With that concert, he showed that he does not need anyone but himself to shine. There he also presented the single «Fat ferdamann» for the first time, a beautiful song with an airy semi-acoustic soundscape, strings and a great text about faith and doubt:
‘Well, I believe in the leaves, in the grass and in the flowers
which stretches out towards the great room
and will always turn where the sun stands –
so it is probably so and, the way I go »

Changes style

An instrumental version of the song ends the album. It is quite descriptive of Nordstoga’s peculiar ability to change style when it suits him.

In terms of genre, he has “jumped” back and forth a bit since he started the band Something Odd almost 25 years ago: Traditional folk music, pop and country-oriented albums (the breakthrough “Luring” in 2004 and “Heim te mor” in 2006), folk music and jazz (“Pilegrim” in 2008), duet records with Sissel Kyrkjebø and Ingebjørg Bratland – and in 2018 career best with it double, eclectic solo album «Cleaved». Does he manage to follow it up with the more quiet “Poor ferdamann”, solo album number nine?

Muted Nordstoga

The album does not reach completely up to “Cleaved” level (six in Dagbladet), but he is close. Not all songs sit immediately. Still: He’s almost provocatively good, this man.
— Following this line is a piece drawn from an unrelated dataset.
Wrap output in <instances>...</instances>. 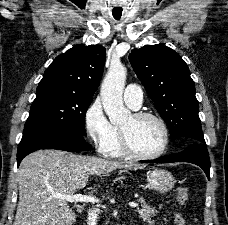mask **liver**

On the cover of the single “Fatig ferdamann” he poses as a troubadour in the “Lars Klevstrand way”, but that does not quite match the content. It is very much a band album, in the borderland between shows, country and pop, with a brilliant bunch of musicians in the back – and produced by Kåre Chr. Vestrheim. It tends to be good!
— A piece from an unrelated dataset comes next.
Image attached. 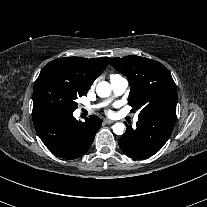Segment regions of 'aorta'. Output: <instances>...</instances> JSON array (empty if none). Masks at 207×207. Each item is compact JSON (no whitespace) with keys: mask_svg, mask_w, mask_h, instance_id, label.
<instances>
[{"mask_svg":"<svg viewBox=\"0 0 207 207\" xmlns=\"http://www.w3.org/2000/svg\"><path fill=\"white\" fill-rule=\"evenodd\" d=\"M112 88L108 82L102 81L97 84L96 92L99 97H108L111 94ZM125 130V125L121 122L113 125V132L117 135H122Z\"/></svg>","mask_w":207,"mask_h":207,"instance_id":"1","label":"aorta"}]
</instances>
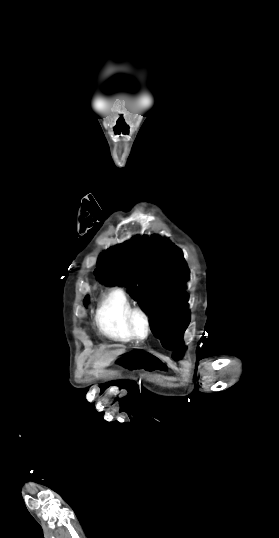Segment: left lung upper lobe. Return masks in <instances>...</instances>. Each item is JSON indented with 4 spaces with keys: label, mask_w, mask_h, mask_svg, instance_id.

It is still a more subdued Nordstoga we get this time. At first listening, it feels in excess safe. An example is the simple one «Julinetter», but if you go in depth, the melancholy text appears as Nordstoga’s melancholic «Next summer». With the boss in falsetto!

Star team

Nordstoga’s vocals are in many ways unassailable and at least safe. There are also not many who can compete with the songwriter Nordstoga. A highlight of the album, also because it has a creative and extra exciting arrangement, is “As long as I have company.” It is about the importance of having someone by your side, and can boast the star team Nordstoga (vocals / guitars / banjo), Geir Sundstøl (dobro), Tor Egil Kreken (“bouncy” bass), Alexander Pettersen (electric guitar), Helge Nordbakken (percussion), Torstein Lofthus (drums), David Wallumrød (organ / synth), Kåre Chr. Vestrheim (choir / synth) and the choir Safari.

Everyone should join

Other highlights are the soft title track (with strings, Øyvind Blomstrøm on pedal steel and a Nordstoga that goes Sigmund Groven in the industry on harmonica) and “When everyone is involved”, a title that is not so different from the Labor slogan «Everyone should join», with a simple but powerful message:
“When everyone is involved
is there reason te ‘vera,
is it okay to be,

may it be wise to be,

is it good to be against »

“The perfect theater” is not necessarily the National Theater. Here is a report on Family Norway in 2020, gathered around «A table on a Saturday night», without entrance fee. And «Everyone comes home the same». It holds for many. Also has the album’s most beautiful chorus!

“Song about love and shipwreck” is a subdued duet with Tuva Syvertsen, who also contributes on hard fiddle, while “My own poesi” have a wonderful freshness. So far, so does the old-fashioned flirt “In, in, in”, which despite being selected as the second single is the only track on the album that does not work optimally. Maybe it’s the programming, the “awkward” style, the simple, repetitive chorus or just too much at once. But “It’s nice to be able to dance when you grow up”, as a pure young Nordstoga says on his stomach. He has been advised by his mother.

Soon Odd Nordstoga will go on a corona-adapted trio tour, with acoustic guitar, accordion and Kreken on bass and Lofthus on drums. Stavanger Concert Hall is the first stop on 31 October. But already tonight, Nordstoga with a full band can be heard and seen on «Lindmo» on NRK 1.